Ultimately, I think it is because the U.S. library profession has failed to foster an effective national leadership culture. Even today, I would be hard pressed to identify a national public library leader who could speak and rally librarians on behalf of the broader community—with the possible exception of Brewster Kahle of the Internet Archive, who is not, in fact, a professional librarian. There are notable academics who have helped draft bold new visions for national libraries: John Palfrey, head of school at the Phillips Academy, and former librarians such as Harvard’s Robert Darnton, and Michigan’s Courant. But the institutions they represent could never compellingly engage public libraries.

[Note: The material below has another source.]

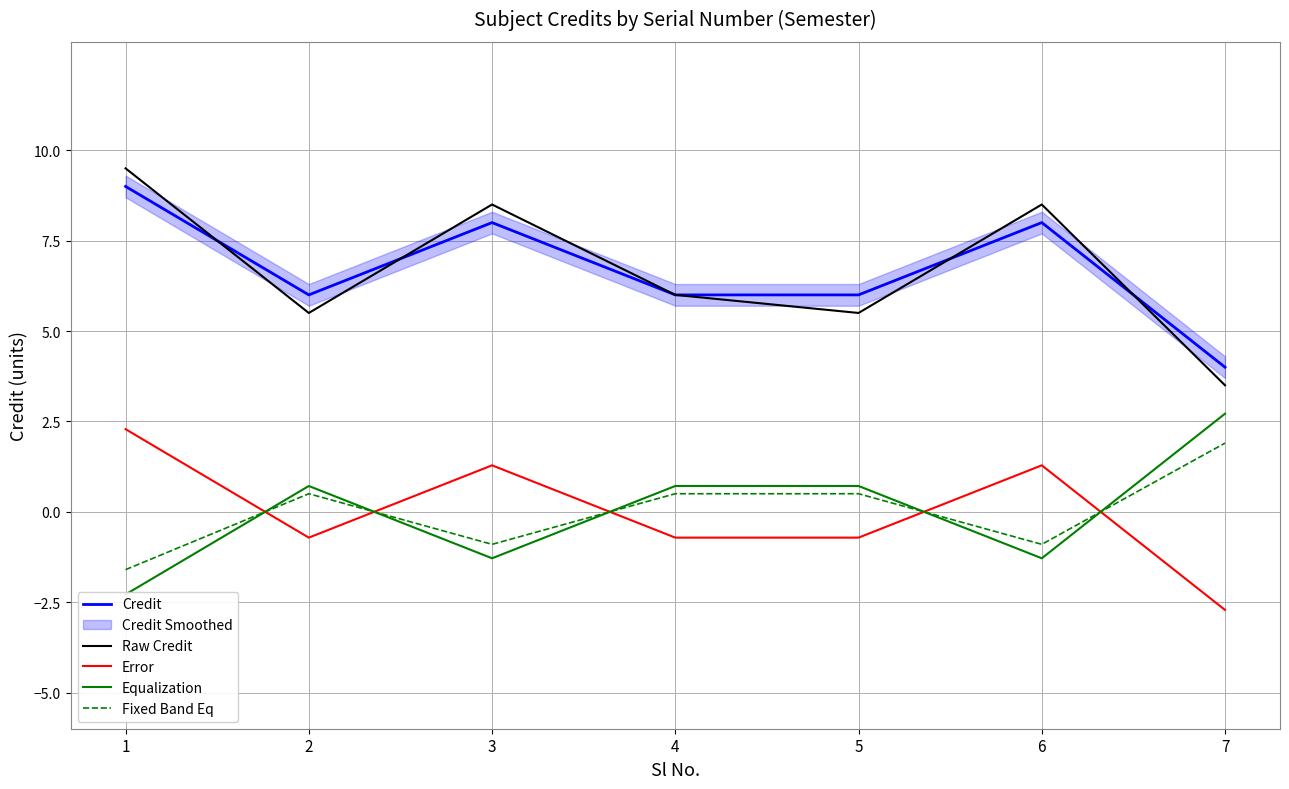

What value does the Error series have at 4?

-0.7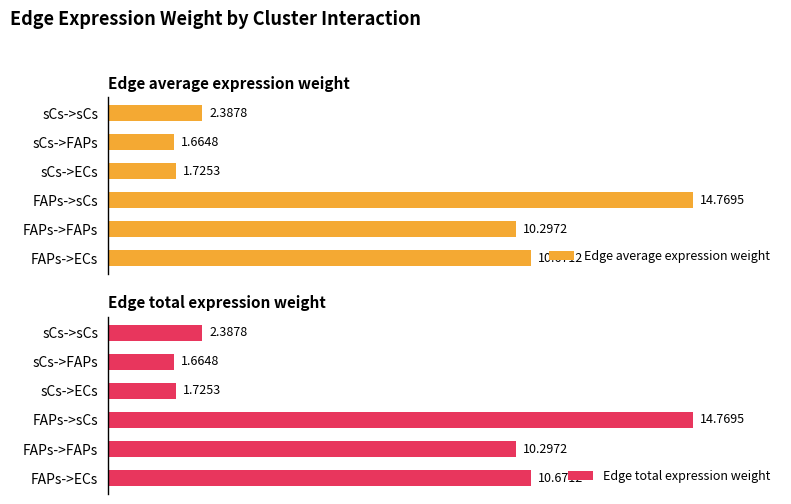

At which label does Edge total expression weight reach its minimum?

sCs->FAPs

To be honest, it did not even occur to me that the library community’s voice was so absent in terms of the Library of Congress’s role until last month, when I sat with ALA senior policy directors in Washington, D.C., to discuss who might be the next librarian of Congress. It occurred to me that if librarians then had undertaken a coordinated effort to make the Library of Congress a pivotal focus of the digital transition, we might have salvaged two decades of wasted opportunities. In that sense, Billington’s failure is the library community’s failure as well.
I don’t know why a lack of leadership culture has persisted in the library community. In quieter decades, the absence of charismatic, visionary library leaders might not have mattered. But in the Internet age, this lack of leadership is a self-inflicted wound.
Hopefully, Billington’s retirement will serve as a wake-up call for senior public librarians to enter the public eye and forcefully engage a national debate around our networked information culture. As the network—a creature of our own devising—begins to condition what we think is even possible, surely the moment to demand more of ourselves has arrived.